The annexation votes are being held in Kherson and Zaporizhzhia provinces in Ukraine's south and Luhansk and Donetsk provinces in the east, around 15% percent of Ukraine's area, equivalent to the size of Portugal.
None of those provinces is now fully under Moscow's control and fighting has been underway along the entire front line, with Ukrainian forces reporting more advances since they routed Russian troops in a fifth province, Kharkiv, earlier this month.
The exiled mayor of Russian-controlled Melitopol in the Zaporizhzhia region accused Russia of forcibly enlisting Ukrainian men in occupied areas into its armed forces.
"Today the situation is critical: our residents are scared, our residents are panicking, they don’t know what will happen tomorrow and when they will actually take our people away for enlisting," Mayor Ivan Fedorov said.
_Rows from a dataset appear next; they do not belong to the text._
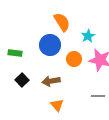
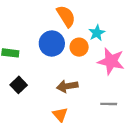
orange circle: (74, 59) -> (79, 47), moved
brown arrow: (51, 81) -> (67, 86), moved

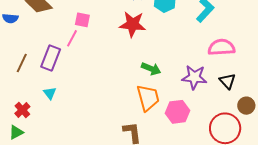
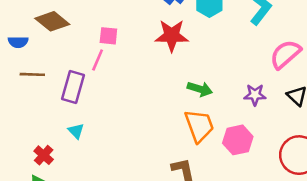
pink semicircle: (221, 47) -> (285, 54), turned -32
brown line: (22, 63) -> (32, 74), moved, turned 72
purple star: (194, 77) -> (255, 95), size x0.7

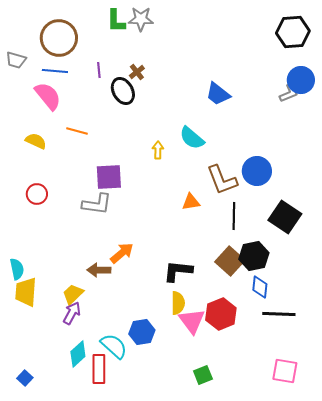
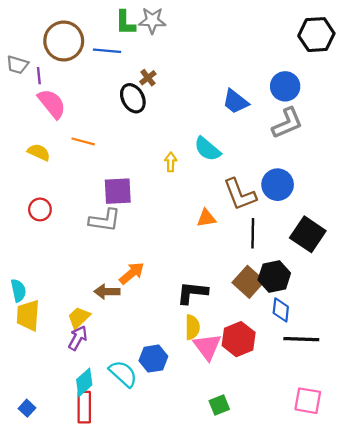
purple line: (99, 70) -> (39, 76), moved
blue line: (55, 71) -> (107, 51), moved
blue circle: (301, 80) -> (285, 86), moved
gray L-shape: (289, 93) -> (287, 123), moved, size x1.5
red rectangle: (99, 369) -> (84, 407), moved

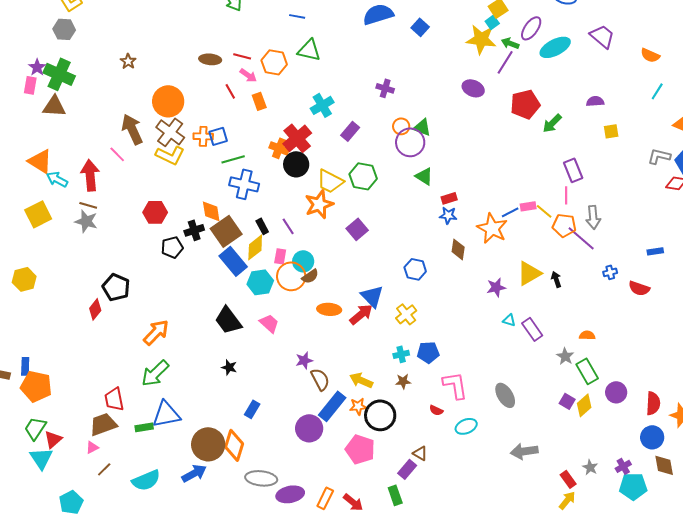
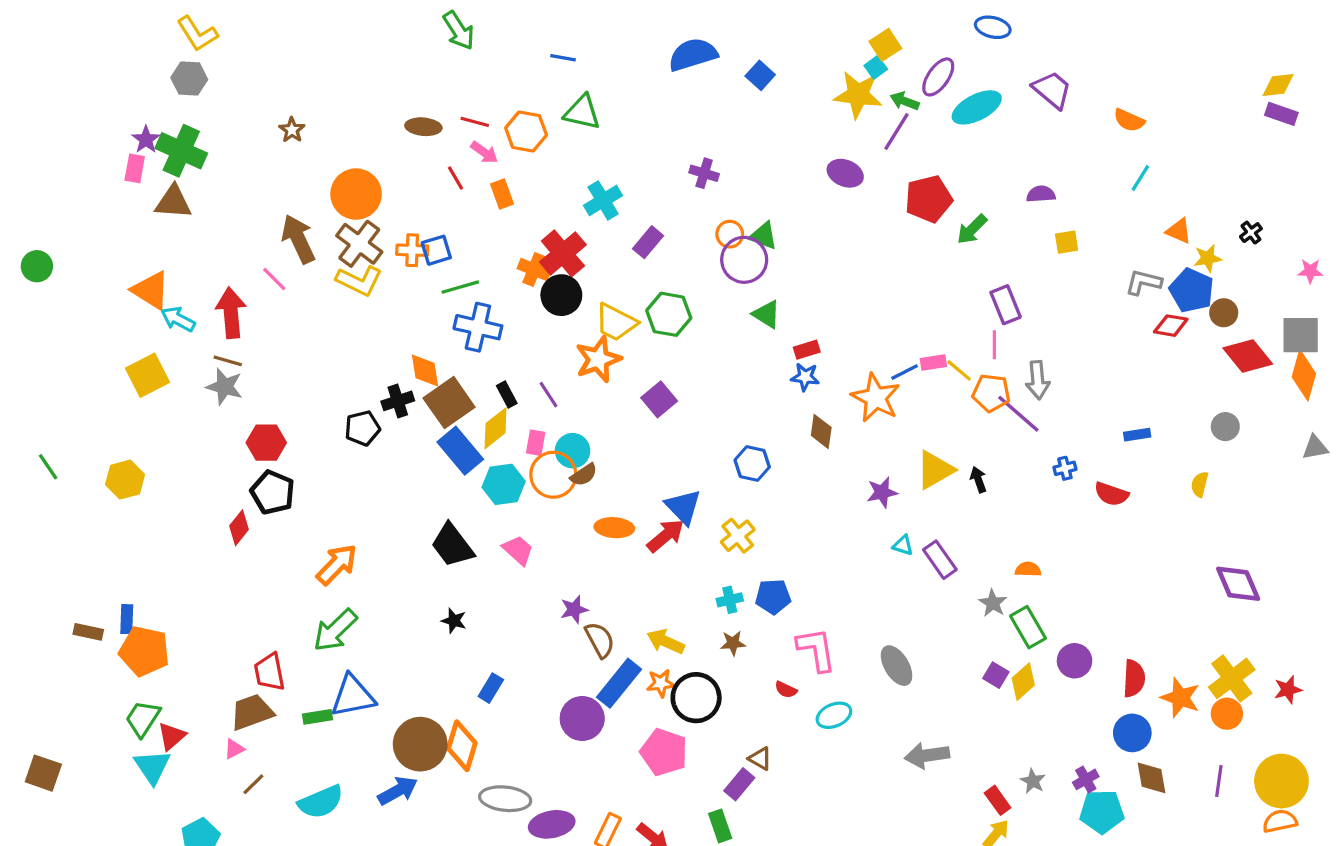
red hexagon: (155, 212) -> (266, 443), moved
He denounced the referendum as "a fake and a farce".
"The voting takes place in front of assault rifles, men with weapons... People are grabbed right on the street and are forced to vote not only for themselves but for their whole families," he said via videolink from an undisclosed location.
The Ukrainian governor of Luhansk said Russian-backed officials were carrying ballot boxes from door to door, accompanied by security officials. Residents' names were taken down if they failed to vote as demanded, Serhiy Gaidai said.
Even traditional Russian allies such as Serbia and Kazakhstan have said they will not recognise the annexation votes. Moscow says voting is voluntary and turnout is high. When it held a referendum in Crimea after seizing that peninsula in 2014, it declared 97% of people had voted for annexation.
President Volodymyr Zelenskiy met his security chiefs on Monday to plan ways to counteract Russia's use of "new types of weapons" after Moscow stepped up attacks in the Odesa region using Iranian combat drones.
Russia carried out at least five attacks on targets in the region using Shahed-136 drones in the last few days, Serhiy Bratchuk, spokesperson for Odesa's regional administration, told a news briefing. One of the attacks hit an undisclosed military target in the southern region in the early hours of Monday, he said.